И Пашка, окончив рассказ, рассмеялся.

— Наплел, — пробурчал Евдокимыч. — Ты врать-то поперек себя толще.

— Истинный крест, — хохотал Пашка. — Все правда.

— А что Зоя? — спросил Ржагин. — Не дождалась, конечно?

— Пока сидел, потом армия, у нее уж четверо мал мала меньше.

— Вранье все, — не унимался захмелевший Евдокимыч. — Ему семерых посади — всех до смерти заврет.

— Ну, воля ваша.

— А Сибирь наша, — сказал Ржагин. — Нет, молодец. Выпьем?

— Среди овец, — буркнул Евдокимыч, однако кружку поднял, чокнулся.

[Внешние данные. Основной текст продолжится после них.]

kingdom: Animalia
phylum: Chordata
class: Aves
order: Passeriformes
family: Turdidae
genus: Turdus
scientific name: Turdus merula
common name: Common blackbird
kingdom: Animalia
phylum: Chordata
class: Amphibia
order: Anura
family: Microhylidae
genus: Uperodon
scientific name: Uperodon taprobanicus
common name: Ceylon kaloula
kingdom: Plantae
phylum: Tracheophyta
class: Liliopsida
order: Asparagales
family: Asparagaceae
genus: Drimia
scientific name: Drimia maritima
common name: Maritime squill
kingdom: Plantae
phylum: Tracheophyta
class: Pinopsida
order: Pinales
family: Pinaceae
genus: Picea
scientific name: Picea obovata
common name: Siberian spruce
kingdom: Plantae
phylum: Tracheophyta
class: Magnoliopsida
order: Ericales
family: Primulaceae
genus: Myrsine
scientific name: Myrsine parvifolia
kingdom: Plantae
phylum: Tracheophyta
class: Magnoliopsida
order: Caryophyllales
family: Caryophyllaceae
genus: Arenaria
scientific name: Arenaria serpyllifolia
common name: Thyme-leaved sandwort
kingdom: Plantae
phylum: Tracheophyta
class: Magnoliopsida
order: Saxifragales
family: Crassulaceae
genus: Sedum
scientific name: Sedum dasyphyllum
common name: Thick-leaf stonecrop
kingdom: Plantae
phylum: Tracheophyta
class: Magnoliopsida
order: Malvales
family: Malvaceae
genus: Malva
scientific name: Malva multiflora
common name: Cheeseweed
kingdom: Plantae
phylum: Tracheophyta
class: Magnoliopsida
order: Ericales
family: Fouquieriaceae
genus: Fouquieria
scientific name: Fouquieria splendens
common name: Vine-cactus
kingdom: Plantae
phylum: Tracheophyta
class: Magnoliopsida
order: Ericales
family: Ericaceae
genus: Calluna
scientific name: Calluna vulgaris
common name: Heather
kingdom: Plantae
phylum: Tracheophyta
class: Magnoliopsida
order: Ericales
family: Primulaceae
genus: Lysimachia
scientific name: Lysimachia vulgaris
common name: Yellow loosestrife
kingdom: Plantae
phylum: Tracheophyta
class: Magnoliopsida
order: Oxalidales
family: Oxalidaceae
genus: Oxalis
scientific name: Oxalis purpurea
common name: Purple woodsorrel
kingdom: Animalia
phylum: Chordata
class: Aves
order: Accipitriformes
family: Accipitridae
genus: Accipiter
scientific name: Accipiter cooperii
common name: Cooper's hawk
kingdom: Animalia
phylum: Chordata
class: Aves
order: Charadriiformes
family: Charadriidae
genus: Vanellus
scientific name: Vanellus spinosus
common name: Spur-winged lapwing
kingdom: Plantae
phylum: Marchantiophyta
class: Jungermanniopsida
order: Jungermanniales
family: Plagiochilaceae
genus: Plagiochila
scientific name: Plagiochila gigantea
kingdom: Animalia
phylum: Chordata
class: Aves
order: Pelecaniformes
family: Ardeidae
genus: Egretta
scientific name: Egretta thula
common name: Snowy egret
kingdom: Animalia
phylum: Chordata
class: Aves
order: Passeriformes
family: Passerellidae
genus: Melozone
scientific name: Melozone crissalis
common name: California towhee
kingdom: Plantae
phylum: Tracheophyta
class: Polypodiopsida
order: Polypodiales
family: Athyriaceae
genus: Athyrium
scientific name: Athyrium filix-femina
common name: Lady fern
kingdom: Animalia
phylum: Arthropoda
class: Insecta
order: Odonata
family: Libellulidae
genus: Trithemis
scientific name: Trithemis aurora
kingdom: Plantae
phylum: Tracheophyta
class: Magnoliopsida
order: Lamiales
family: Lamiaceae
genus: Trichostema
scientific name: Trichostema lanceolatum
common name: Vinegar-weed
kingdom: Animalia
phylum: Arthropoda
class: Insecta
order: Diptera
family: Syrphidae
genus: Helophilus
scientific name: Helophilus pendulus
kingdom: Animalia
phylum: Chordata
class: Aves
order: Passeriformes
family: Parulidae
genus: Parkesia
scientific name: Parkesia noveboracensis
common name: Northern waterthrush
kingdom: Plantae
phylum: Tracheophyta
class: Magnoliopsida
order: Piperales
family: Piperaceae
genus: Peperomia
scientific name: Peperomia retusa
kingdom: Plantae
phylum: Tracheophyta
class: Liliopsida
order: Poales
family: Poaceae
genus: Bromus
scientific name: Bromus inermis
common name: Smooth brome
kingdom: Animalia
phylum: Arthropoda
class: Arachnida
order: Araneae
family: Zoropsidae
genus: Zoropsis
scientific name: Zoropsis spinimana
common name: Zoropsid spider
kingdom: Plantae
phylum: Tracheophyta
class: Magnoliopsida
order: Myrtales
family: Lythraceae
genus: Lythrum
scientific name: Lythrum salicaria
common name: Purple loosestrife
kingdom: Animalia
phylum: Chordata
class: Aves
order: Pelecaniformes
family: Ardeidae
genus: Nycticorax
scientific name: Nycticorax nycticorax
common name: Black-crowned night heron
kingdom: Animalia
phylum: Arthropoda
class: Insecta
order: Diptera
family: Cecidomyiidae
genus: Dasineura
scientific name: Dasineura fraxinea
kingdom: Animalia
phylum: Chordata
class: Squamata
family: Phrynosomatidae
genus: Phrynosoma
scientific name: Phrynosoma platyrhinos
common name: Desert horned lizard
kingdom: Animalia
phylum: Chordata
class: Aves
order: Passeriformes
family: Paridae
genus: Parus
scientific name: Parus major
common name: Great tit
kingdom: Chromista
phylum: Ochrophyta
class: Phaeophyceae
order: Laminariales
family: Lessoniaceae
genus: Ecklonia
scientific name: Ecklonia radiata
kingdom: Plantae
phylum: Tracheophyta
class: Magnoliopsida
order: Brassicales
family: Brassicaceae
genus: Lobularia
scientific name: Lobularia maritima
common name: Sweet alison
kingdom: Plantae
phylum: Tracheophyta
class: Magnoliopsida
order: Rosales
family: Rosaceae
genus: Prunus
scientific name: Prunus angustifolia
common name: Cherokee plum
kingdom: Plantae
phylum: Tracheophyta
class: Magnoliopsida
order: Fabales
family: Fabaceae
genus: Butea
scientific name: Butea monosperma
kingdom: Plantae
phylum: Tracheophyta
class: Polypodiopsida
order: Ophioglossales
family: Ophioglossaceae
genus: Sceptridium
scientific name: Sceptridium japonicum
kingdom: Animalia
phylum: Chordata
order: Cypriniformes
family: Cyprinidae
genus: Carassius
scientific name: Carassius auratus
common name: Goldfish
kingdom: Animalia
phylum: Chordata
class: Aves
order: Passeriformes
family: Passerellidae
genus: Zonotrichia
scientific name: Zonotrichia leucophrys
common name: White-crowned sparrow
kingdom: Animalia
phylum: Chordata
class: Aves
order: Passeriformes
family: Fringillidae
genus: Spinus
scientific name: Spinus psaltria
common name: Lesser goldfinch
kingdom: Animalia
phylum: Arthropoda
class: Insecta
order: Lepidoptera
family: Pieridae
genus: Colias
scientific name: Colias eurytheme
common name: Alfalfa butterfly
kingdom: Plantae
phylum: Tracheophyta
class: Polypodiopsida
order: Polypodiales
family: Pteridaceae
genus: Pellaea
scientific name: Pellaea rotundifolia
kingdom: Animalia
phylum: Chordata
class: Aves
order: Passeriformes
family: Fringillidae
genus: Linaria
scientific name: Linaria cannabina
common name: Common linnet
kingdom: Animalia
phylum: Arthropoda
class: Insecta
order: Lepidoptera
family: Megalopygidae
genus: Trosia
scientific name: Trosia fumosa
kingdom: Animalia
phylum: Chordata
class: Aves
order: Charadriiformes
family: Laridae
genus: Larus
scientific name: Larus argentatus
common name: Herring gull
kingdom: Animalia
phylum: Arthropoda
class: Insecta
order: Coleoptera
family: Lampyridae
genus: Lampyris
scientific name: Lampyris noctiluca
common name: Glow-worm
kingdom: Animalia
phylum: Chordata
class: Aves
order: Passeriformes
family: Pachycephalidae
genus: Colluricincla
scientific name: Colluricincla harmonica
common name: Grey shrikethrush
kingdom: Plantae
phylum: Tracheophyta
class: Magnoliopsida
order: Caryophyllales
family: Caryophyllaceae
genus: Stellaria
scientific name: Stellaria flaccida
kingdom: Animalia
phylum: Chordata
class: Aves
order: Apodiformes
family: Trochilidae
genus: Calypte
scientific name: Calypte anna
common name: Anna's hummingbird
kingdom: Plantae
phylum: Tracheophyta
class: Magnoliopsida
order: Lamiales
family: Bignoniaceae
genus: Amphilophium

— А вот я расскажу, — заерзал Гаврила Нилыч, давно рвавшийся выступить (у них нечаянно завязалось нечто вроде соревнования). — Тоже про любовь с картинками.

— Валяй. Уши не отсохнут.

Приосанившись, Гаврила Нилыч рассказал. Как был влюблен сразу в двух и никак решить не мог, какая лучше. Одна деревенская, но добрая, а другая позлее, зато городская, культурная. В совхоз работать поедет, к городской тянет, в город вернется, по той, деревенской, душа ноет. И докрутился. Однажды, когда с деревенской на лад шло, вдруг опять по городской затосковал. И, не дождавшись срока, из совхоза самоволкой поехал, «чтоб успокоиться и воспрянуть». Да на околице, в темноте, ухнул в спецяму возле коровника. Весь в говяжьей жиже, едва спасся. У колонки мыл себя, скоблил, а все одно запах. И мокро, холодно. Осень. В автобус залез — шарахаются. А как по дороге набилось, тут уж забастовка, шум-гам — выкинули. Всю ночь до города топал, окоченел. Пришел, и эта не пускает. Дерьмовый ты мужик, говорит, ступай прочь. Месяц в больнице пролежал, с легкими. Во как, с любовью-то. С тех пор решил — ну ее к лешему. Без любви — спокойнее.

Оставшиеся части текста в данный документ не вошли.